At that time, Badayu was under the rule of Subedar Sayyad Mahmud. Rao Khadag Singh killed him and his brother and rebelled against the Delhi Sultanate. When Sultan Firoz Shah Tughlaq received this information, he attacked. Rao Khadag Singh fled from Kulwala lake and took refuge in the hills of Kumbhalgarh.

Association these Rajputs to Kadagvanshi

After that, Rao Khadag Singh is associated in community tradition with political authority in parts of Rohilkhand. Following this period, sections of the community began identifying themselves as Khadagvanshi, a lineage designation linked to the symbolic importance of the khadag (sword) in Rajput martial culture and to Rao Khadag Singh who gained the lost power of these Rajputs.

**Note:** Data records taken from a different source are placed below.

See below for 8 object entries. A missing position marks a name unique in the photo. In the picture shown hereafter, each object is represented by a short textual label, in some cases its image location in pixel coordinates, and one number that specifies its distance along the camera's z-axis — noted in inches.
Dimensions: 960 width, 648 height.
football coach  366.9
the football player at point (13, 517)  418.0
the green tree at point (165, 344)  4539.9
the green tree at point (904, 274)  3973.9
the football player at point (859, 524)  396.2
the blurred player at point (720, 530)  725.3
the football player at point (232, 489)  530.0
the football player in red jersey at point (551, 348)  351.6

History of the Katehar (Kather) Region

The Katehar region, also known historically as Kather, was an important territorial and cultural area of medieval North India. It lay in the north-western part of present-day Uttar Pradesh and roughly corresponds to almost the entire modern Rohilkhand region.

Geographical Boundaries
Katehar was strategically located and defined by natural and political boundaries:
South-west: The Ganga River, which formed a natural frontier
North: The hilly region of Kumaon (present-day Uttarakhand)
East: The Avadh (Awadh) region
West: The upper Doab and foothills of the Himalayas

Because of these boundaries, Katehar served as a buffer zone between the plains of the Ganga and the Himalayan foothills.

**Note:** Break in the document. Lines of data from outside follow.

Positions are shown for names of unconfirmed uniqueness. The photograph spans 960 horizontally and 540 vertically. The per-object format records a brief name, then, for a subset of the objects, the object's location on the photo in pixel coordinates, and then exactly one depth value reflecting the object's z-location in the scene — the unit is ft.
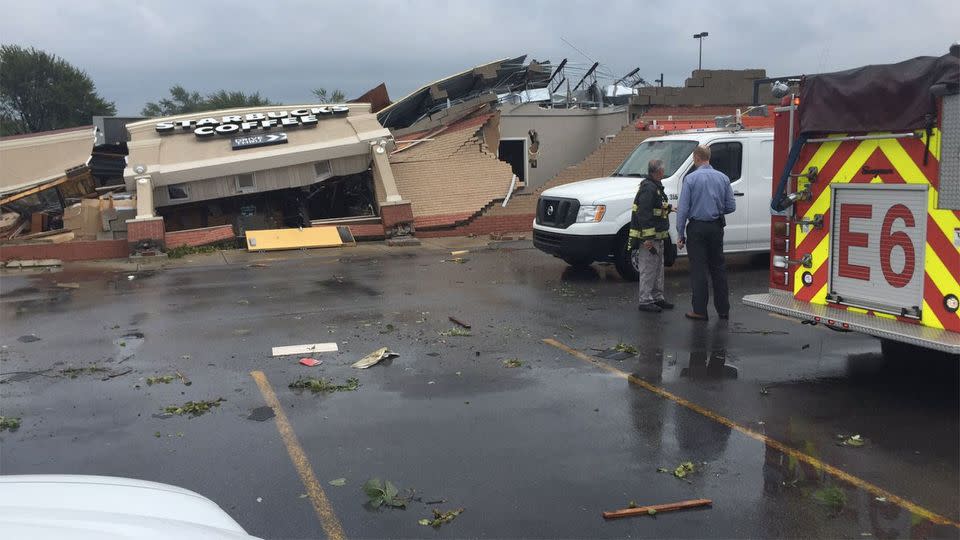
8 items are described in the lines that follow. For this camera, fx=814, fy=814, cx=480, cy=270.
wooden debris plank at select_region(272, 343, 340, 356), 26.74
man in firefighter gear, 31.65
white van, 38.50
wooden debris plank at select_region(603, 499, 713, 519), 14.55
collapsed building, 60.18
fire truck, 19.30
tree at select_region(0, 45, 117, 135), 180.04
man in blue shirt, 29.35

Early History and Rajput Rule

In early medieval times, Katehar was largely dominated by Rajput clans, especially:

Katehriya / Katheriya Rajputs
Other Chauhan, Rathore, and local Rajput lineages
The region derived its name “Katehar” from the Katheriya (Katehriya) Rajputs, who were prominent landholders and warriors here. Dense forests, rivers, and marshy lands made the region difficult to conquer, allowing local chiefs a high degree of autonomy.

Medieval Period

During the Delhi Sultanate (13th–15th centuries), Katehar was known for:
Frequent resistance to central authority
Forest-based warfare and rebellions
Semi-independent Rajput chieftains
Because of continuous uprisings, the region was considered turbulent and hard to control by Sultanate rulers.

Mughal Period
Under the Mughal Empire, Katehar remained important due to:
Its agricultural fertility
Strategic location near the Himalayan passes

Mughal emperors attempted to bring Katehar under firm control through military campaigns and administrative reforms. Over time, many Rajput chiefs were subdued or absorbed into the Mughal mansabdari system.

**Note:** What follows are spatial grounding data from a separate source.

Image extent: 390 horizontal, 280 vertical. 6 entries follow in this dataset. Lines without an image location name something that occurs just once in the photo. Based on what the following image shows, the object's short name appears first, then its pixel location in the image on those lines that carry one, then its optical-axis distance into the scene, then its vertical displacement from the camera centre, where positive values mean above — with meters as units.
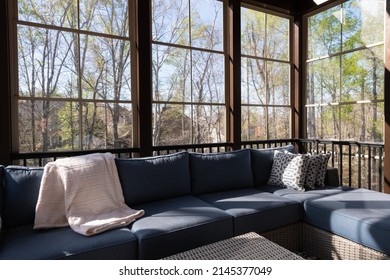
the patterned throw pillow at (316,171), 2.50 -0.40
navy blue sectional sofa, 1.46 -0.60
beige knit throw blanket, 1.63 -0.45
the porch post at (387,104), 2.74 +0.30
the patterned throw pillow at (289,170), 2.46 -0.40
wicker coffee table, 1.24 -0.63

Rise of Rohillas and Transformation into Rohilkhand

In the 17th–18th centuries, Afghan Rohilla chiefs migrated into the region. Gradually:
Rohillas gained political dominance. The name Katehar was replaced by Rohilkhand. Rajput power declined, though many remained as zamindars

Historical Significance

Katehar holds historical importance because:

It represents a transition zone between hills and plains
It shows the shift from Rajput dominance to Afghan rule
It played a key role in shaping the identity of Rohilkhand

== Clans and Subdivisons ==

The Khagis are a strictly endogamous community and practice clan exogamy. Their main clans are Tomar, Baiswar, Bais, Rusiya, Sisodiya, Sikarwar, Chauhan, Bhati, Chandel, Kachhwaha, Imratpuriya Khadagvanshi, Badgujar, and Raghuvanshi. Each of these clans is of equal status, and they intermarry.

==Present circumstances==

The Khagis are small- and medium-sized farmers and tend to occupy their own villages. They are found mainly in Badaun, Moradabad, and Jyotiba Phule Nagar in Rohilkhand, as well as in Rampur and Sambhal. There are also settlements in Etah and Mainpuri districts. Their customs are similar to those of the Hindu cultivating castes of the region.